* THE TASK *
Return the following material line for line without alteration, leaving out the pictures.

* TASK INPUTS *

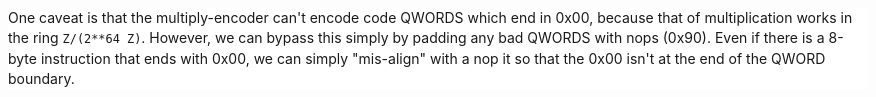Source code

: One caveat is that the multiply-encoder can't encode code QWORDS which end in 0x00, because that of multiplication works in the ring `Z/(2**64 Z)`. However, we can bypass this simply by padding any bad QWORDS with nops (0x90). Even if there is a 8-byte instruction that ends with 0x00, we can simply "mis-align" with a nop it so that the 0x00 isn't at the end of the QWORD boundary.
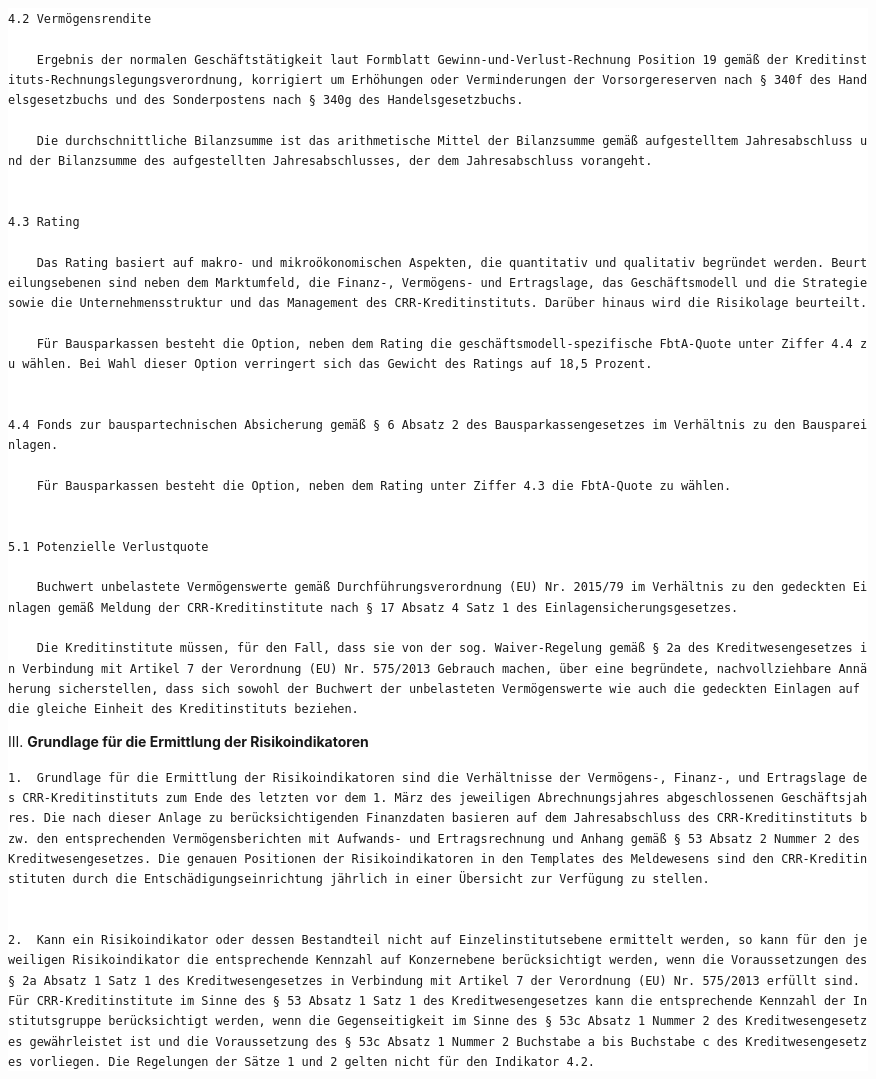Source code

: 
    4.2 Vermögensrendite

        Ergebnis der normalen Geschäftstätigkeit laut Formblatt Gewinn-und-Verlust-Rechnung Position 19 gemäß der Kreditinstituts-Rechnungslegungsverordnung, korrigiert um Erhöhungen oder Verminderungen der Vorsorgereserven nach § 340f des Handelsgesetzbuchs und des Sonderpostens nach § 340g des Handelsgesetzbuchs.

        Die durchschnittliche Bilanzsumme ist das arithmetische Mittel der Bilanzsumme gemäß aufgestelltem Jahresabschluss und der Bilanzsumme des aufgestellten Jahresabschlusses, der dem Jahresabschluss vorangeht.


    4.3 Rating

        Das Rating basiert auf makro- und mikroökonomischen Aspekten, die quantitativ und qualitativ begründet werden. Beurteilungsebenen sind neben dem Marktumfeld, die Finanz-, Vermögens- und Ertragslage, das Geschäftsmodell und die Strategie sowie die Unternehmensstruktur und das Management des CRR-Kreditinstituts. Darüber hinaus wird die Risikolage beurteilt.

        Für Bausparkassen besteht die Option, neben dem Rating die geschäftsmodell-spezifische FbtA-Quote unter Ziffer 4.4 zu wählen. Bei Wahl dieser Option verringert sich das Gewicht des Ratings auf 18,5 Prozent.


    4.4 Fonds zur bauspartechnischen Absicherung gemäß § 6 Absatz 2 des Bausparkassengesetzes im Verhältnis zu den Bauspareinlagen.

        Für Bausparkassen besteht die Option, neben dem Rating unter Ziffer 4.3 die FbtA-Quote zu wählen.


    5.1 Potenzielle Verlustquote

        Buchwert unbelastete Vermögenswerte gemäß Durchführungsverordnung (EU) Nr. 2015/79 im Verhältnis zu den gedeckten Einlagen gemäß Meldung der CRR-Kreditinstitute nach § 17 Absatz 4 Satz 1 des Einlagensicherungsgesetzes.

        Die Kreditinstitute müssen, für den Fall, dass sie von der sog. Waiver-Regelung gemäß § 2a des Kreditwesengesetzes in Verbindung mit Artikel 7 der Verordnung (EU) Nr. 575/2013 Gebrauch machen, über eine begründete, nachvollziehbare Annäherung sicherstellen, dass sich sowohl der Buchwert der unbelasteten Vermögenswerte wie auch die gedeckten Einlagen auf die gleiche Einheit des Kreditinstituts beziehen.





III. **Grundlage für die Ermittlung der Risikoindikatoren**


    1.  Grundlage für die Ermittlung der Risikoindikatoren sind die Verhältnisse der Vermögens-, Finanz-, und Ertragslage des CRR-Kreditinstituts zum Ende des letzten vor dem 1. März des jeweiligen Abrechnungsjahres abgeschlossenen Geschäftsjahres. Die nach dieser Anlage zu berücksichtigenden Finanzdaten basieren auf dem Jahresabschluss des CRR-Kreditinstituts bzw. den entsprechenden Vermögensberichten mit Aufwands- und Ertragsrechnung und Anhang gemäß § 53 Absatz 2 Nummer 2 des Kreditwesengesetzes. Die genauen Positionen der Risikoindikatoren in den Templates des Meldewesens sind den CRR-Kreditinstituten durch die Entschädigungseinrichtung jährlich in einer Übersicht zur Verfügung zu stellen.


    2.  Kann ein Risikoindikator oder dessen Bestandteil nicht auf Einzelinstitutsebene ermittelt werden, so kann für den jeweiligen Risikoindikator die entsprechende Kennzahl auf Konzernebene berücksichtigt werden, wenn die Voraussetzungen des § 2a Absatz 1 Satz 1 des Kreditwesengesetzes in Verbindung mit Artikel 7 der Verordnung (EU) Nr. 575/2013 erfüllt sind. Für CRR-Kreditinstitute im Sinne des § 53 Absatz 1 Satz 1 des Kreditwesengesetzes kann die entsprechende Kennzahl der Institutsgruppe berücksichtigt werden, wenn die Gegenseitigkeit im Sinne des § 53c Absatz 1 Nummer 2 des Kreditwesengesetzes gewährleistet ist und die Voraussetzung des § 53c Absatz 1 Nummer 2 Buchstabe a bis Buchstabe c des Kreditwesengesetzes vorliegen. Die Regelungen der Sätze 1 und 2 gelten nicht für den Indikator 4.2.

* REPLY *
Source code

: One caveat is that the multiply-encoder can't encode code QWORDS which end in 0x00, because that of multiplication works in the ring `Z/(2**64 Z)`. However, we can bypass this simply by padding any bad QWORDS with nops (0x90). Even if there is a 8-byte instruction that ends with 0x00, we can simply "mis-align" with a nop it so that the 0x00 isn't at the end of the QWORD boundary.
Source code

: 
    4.2 Vermögensrendite

        Ergebnis der normalen Geschäftstätigkeit laut Formblatt Gewinn-und-Verlust-Rechnung Position 19 gemäß der Kreditinstituts-Rechnungslegungsverordnung, korrigiert um Erhöhungen oder Verminderungen der Vorsorgereserven nach § 340f des Handelsgesetzbuchs und des Sonderpostens nach § 340g des Handelsgesetzbuchs.

        Die durchschnittliche Bilanzsumme ist das arithmetische Mittel der Bilanzsumme gemäß aufgestelltem Jahresabschluss und der Bilanzsumme des aufgestellten Jahresabschlusses, der dem Jahresabschluss vorangeht.


    4.3 Rating

        Das Rating basiert auf makro- und mikroökonomischen Aspekten, die quantitativ und qualitativ begründet werden. Beurteilungsebenen sind neben dem Marktumfeld, die Finanz-, Vermögens- und Ertragslage, das Geschäftsmodell und die Strategie sowie die Unternehmensstruktur und das Management des CRR-Kreditinstituts. Darüber hinaus wird die Risikolage beurteilt.

        Für Bausparkassen besteht die Option, neben dem Rating die geschäftsmodell-spezifische FbtA-Quote unter Ziffer 4.4 zu wählen. Bei Wahl dieser Option verringert sich das Gewicht des Ratings auf 18,5 Prozent.


    4.4 Fonds zur bauspartechnischen Absicherung gemäß § 6 Absatz 2 des Bausparkassengesetzes im Verhältnis zu den Bauspareinlagen.

        Für Bausparkassen besteht die Option, neben dem Rating unter Ziffer 4.3 die FbtA-Quote zu wählen.


    5.1 Potenzielle Verlustquote

        Buchwert unbelastete Vermögenswerte gemäß Durchführungsverordnung (EU) Nr. 2015/79 im Verhältnis zu den gedeckten Einlagen gemäß Meldung der CRR-Kreditinstitute nach § 17 Absatz 4 Satz 1 des Einlagensicherungsgesetzes.

        Die Kreditinstitute müssen, für den Fall, dass sie von der sog. Waiver-Regelung gemäß § 2a des Kreditwesengesetzes in Verbindung mit Artikel 7 der Verordnung (EU) Nr. 575/2013 Gebrauch machen, über eine begründete, nachvollziehbare Annäherung sicherstellen, dass sich sowohl der Buchwert der unbelasteten Vermögenswerte wie auch die gedeckten Einlagen auf die gleiche Einheit des Kreditinstituts beziehen.





III. **Grundlage für die Ermittlung der Risikoindikatoren**


    1.  Grundlage für die Ermittlung der Risikoindikatoren sind die Verhältnisse der Vermögens-, Finanz-, und Ertragslage des CRR-Kreditinstituts zum Ende des letzten vor dem 1. März des jeweiligen Abrechnungsjahres abgeschlossenen Geschäftsjahres. Die nach dieser Anlage zu berücksichtigenden Finanzdaten basieren auf dem Jahresabschluss des CRR-Kreditinstituts bzw. den entsprechenden Vermögensberichten mit Aufwands- und Ertragsrechnung und Anhang gemäß § 53 Absatz 2 Nummer 2 des Kreditwesengesetzes. Die genauen Positionen der Risikoindikatoren in den Templates des Meldewesens sind den CRR-Kreditinstituten durch die Entschädigungseinrichtung jährlich in einer Übersicht zur Verfügung zu stellen.


    2.  Kann ein Risikoindikator oder dessen Bestandteil nicht auf Einzelinstitutsebene ermittelt werden, so kann für den jeweiligen Risikoindikator die entsprechende Kennzahl auf Konzernebene berücksichtigt werden, wenn die Voraussetzungen des § 2a Absatz 1 Satz 1 des Kreditwesengesetzes in Verbindung mit Artikel 7 der Verordnung (EU) Nr. 575/2013 erfüllt sind. Für CRR-Kreditinstitute im Sinne des § 53 Absatz 1 Satz 1 des Kreditwesengesetzes kann die entsprechende Kennzahl der Institutsgruppe berücksichtigt werden, wenn die Gegenseitigkeit im Sinne des § 53c Absatz 1 Nummer 2 des Kreditwesengesetzes gewährleistet ist und die Voraussetzung des § 53c Absatz 1 Nummer 2 Buchstabe a bis Buchstabe c des Kreditwesengesetzes vorliegen. Die Regelungen der Sätze 1 und 2 gelten nicht für den Indikator 4.2.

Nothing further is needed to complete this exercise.